It was the morning before UNC Charlotte's first spring football game and I needed a grill. I paid thousands of dollars in student fees over the last three years to help fund this team and refused to tailgate with my roommate's George Foreman. So, I headed to the Home Depot near campus.
I was searching for a grill small enough to fit in my car but sturdy enough that my friends, just a few days older than the legal drinking age, couldn't knock it over in a drunken stumble. We'd never tailgated because my school didn't have a football team before this day in April, but I assumed these were the qualities you look for in something college kids use to scorch meat.
After finding a grill and dragging it to the check-out line, I noticed my orange-vested cashier smiling.
"Looks like you're going tailgating," he said, pointing to a green pennant lazily waving with each opening of the store's automatic doors. "Go Niners."
I'd heard school pride coming from alumni and members of our student fan club, Niner Nation Gold, but this was different. It came from someone with seemingly no affiliation to UNC Charlotte.

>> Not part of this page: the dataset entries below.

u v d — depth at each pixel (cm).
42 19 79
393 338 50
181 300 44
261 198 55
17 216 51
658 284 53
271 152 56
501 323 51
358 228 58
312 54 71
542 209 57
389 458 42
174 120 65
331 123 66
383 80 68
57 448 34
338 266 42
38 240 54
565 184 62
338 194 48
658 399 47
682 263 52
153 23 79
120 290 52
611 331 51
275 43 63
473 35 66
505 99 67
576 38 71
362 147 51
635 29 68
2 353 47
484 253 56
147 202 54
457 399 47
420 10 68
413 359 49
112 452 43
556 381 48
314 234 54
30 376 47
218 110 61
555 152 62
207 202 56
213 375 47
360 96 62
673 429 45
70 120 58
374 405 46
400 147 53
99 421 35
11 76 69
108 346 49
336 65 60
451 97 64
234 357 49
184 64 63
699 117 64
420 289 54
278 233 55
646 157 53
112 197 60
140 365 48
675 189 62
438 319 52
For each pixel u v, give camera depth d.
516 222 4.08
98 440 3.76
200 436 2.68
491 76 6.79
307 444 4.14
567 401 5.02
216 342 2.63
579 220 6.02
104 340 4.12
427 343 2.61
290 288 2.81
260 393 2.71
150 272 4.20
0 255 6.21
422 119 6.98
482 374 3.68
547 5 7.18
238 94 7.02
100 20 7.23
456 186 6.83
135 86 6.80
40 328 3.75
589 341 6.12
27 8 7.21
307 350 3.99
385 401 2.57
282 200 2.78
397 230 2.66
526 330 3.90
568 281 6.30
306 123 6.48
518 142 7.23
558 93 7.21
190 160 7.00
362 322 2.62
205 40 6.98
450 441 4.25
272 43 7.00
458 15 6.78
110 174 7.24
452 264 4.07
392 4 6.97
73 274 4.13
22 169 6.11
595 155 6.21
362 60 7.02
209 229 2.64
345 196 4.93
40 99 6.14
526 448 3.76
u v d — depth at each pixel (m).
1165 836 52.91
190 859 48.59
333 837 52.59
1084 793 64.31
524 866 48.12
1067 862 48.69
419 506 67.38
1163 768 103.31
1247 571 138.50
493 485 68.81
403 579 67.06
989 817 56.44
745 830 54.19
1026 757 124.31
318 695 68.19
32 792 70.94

The exchange was a new experience for me even after living on campus for three years.
This made me wonder: Could 49er football change things?
Will University City residents see UNC Charlotte as something other than a community of students to mug? Can University City overcome being trapped by four highways and blossom into a semblance of a college community, anchored by a football team that actually keeps students on campus during the weekends? What about the rest of Charlotte? Will the city's other neighborhoods, filled with transplants from all over the country, stake their claim in the hometown college football team?
UNC Charlotte alumni I spoke with said these are all possibilities, but warned I'm probably looking too much into the dinky flag.
"It's going to take time. My neighbors never talk about the team yet," said Andrea Howard, a Charlotte resident who graduated from UNC Charlotte in 1998 after playing shortstop for the university's softball team.
Howard lives in SouthPark, about 15 miles away from UNC Charlotte's main campus. She's donated to UNC Charlotte's athletics program since graduating and plans on attending as many football games as her busy schedule with two kids and a high-profile real estate job will allow. Despite her stake in the athletics program, she admits the city, fast approaching 1 million residents, may be too large to become the next Tuscaloosa, Ann Arbor or South Bend.
But the city's size and attributes also present an opportunity.
Charlotte has jobs and amenities, which encourage UNC Charlotte alumni to stick around, unlike the college football towns it dwarfs. Sure, the local approximately 30,000 UNC Charlotte alumni only make up a small sample of Charlotte's growing population, but when you consider the team's football stadium is smaller than some high school stadiums in Texas — McColl-Richardson Field only holds about 15,000 fans — it becomes clear why alumni have real potential to jumpstart the new team. If all of the city's UNC Charlotte grads came to the season opener in August, they could fill the stadium twice.
When asked if the rest of the city will care about the new football team, the UNC Charlotte athletics program defaults to mentioning this large alumni base. And as long as their measure of football engagement remains to be the number of alumni purchasing season tickets — and not the number of green pennants hanging in shops around town — athletics will tell you they're doing OK.
They repeatedly tout two numbers in particular: 70 percent of the 1,200 Charlotte 49er Football Seat Licenses sold to date (FSL) are owned by alumni and 65 percent of FSL holders weren't previously donors to the athletic program. FSLs allow fans to purchase season tickets in desirable seats.
Numbers reported by the university's ticketing office also show half of the 1,200 FSL holders live in Charlotte and another 32 percent are from neighboring communities including Concord, Huntersville, Matthews and Harrisburg. There are even two FSL holders in Hong Kong and South Korea. Athletics said these pockets of fans scattered across the region — and Asia — reflect the new team's popularity.
But these 1,200 FSL holders are scattered across a city of transplants with allegiances to football teams back home.
"We can easily get 200 people in a bar," said Elizabeth Perry, president of the Charlotte chapter of the University of Alabama Alumni & Friends.
But Perry, an Alabama grad born and raised in Tuscaloosa, said Charlotte football is closer to having a solid fan base than 49er fans think.
"Charlotte shouldn't worry about the size of the city, it's the excitement of the fans that counts," she said.
No amount of speculation can predict whether 49er football will be a hit in the rest of Charlotte. But with Perry's attitude, there will be droopy green pennants hanging all over the city in no time.